His presence irritated
the elderly couple across the street even more, because the man was of
Dutch heritage, and they couldn't, for the life of them, understand how
anyone decent could become involved with someone like her. After a few
more years of accusations and denunciations flung back and forth across
the road, the elderly couple sold their beloved property and moved back
to the city. Now there was no one to complain about her animals, since
the people who moved in kept a menagerie of their own.
And they
had a young daughter. Who really enjoyed being with the woman and
helping her to feed her farmyard animals. The year the family moved in,
the woman and her boyfriend conspired to scatter colourful candy Easter
eggs on the property across the street, which enchanted
the young girl.
Relations began to fray between the woman and her
dairy-delivering boyfriend soon after he bought the mortgage on her
property, even though she had encouraged him to do just that.
They
began quarrelling, arguing between themselves. She was accused of
spiriting away money from her job as a cashier in a shop in the nearby
town, and charges were levelled against her. Soon afterward her
common-law partner discovered that several thousand dollars he had put
away in a 'safe place' where he thought she would never look (the glove
compartment of his truck) had disappeared. He asked, but she had no
knowledge whatever of where it had disappeared to.
He moved out
soon afterward. And someone -- she thought it might have been the new
people who lived across the street -- contacted the Humane Society about
the degraded state her animals were living in. Their enclosures were
never cleaned out, they were never properly fed, and their health was visibly
declining. She sold the goats and the two horses, and gave up the
ducks to people living further along the road. It was rumoured that
they were destined for someone's table.
Two
of her dogs mysteriously disappeared; her neighbours suspected they
might have starved to death, and she had buried them on the property.
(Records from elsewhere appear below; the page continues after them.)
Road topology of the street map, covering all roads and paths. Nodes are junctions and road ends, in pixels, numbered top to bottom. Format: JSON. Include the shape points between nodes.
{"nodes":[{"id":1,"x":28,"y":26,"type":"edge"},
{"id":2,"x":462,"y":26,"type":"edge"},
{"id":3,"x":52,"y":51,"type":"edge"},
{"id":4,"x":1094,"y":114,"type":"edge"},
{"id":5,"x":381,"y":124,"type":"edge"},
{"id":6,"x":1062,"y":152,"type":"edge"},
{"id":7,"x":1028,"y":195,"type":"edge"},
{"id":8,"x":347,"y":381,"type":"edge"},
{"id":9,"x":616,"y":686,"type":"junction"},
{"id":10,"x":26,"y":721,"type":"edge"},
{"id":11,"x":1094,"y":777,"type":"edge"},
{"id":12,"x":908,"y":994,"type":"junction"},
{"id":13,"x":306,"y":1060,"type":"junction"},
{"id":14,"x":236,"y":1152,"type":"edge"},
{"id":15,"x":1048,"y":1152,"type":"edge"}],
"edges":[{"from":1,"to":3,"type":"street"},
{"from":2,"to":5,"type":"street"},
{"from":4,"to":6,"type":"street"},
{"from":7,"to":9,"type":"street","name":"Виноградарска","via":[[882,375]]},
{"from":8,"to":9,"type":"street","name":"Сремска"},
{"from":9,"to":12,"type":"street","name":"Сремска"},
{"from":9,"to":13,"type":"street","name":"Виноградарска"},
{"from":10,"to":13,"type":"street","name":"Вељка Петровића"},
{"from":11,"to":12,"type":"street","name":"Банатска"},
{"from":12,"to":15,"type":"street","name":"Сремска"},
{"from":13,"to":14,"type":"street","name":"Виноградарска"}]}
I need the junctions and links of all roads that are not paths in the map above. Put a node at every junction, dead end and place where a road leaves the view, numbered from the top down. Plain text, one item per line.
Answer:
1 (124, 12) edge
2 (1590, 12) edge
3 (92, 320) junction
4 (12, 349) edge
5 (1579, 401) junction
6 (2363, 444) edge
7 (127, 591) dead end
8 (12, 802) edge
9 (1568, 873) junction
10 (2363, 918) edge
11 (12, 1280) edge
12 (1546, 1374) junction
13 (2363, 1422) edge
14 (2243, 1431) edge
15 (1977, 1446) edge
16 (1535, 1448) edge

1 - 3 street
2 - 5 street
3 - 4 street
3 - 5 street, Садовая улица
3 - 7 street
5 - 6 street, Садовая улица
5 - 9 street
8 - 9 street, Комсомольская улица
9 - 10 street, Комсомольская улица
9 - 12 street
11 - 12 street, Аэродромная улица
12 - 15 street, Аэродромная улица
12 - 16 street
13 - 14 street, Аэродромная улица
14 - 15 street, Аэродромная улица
Her estranged common-law spouse took legal action against her, to have
her vacate the property, since he was the legal owner. After their
dispute went to adjudication he paid her the stipulated sum she was
awarded by the court, and she finally left the property that she felt
had meant so much to her. The property was an absolute shambles.
When
finally she did leave, he moved back in, and speedily set about
removing the old clunkers she had left to decay, having driven them one
after the other into the ground, then acquiring another and then
another. The piles of trash were taken away. The battered-down pens
were dismantled. The grass was neatly cut. The little log cabin was
cleared out of all the detritus that had accumulated over the years she
lived there and would never discard anything.
The dogs went back
to the various rescue groups she had originally adopted them from. And
she, she went off somewhere, no one is entirely certain. It is certain,
however, that she will always be able to look after herself, even if it
is to the disadvantage of others upon whom she will prey, a succubus on
society who imagines herself to be courageously, defiantly, different.
And in her way she most certainly is.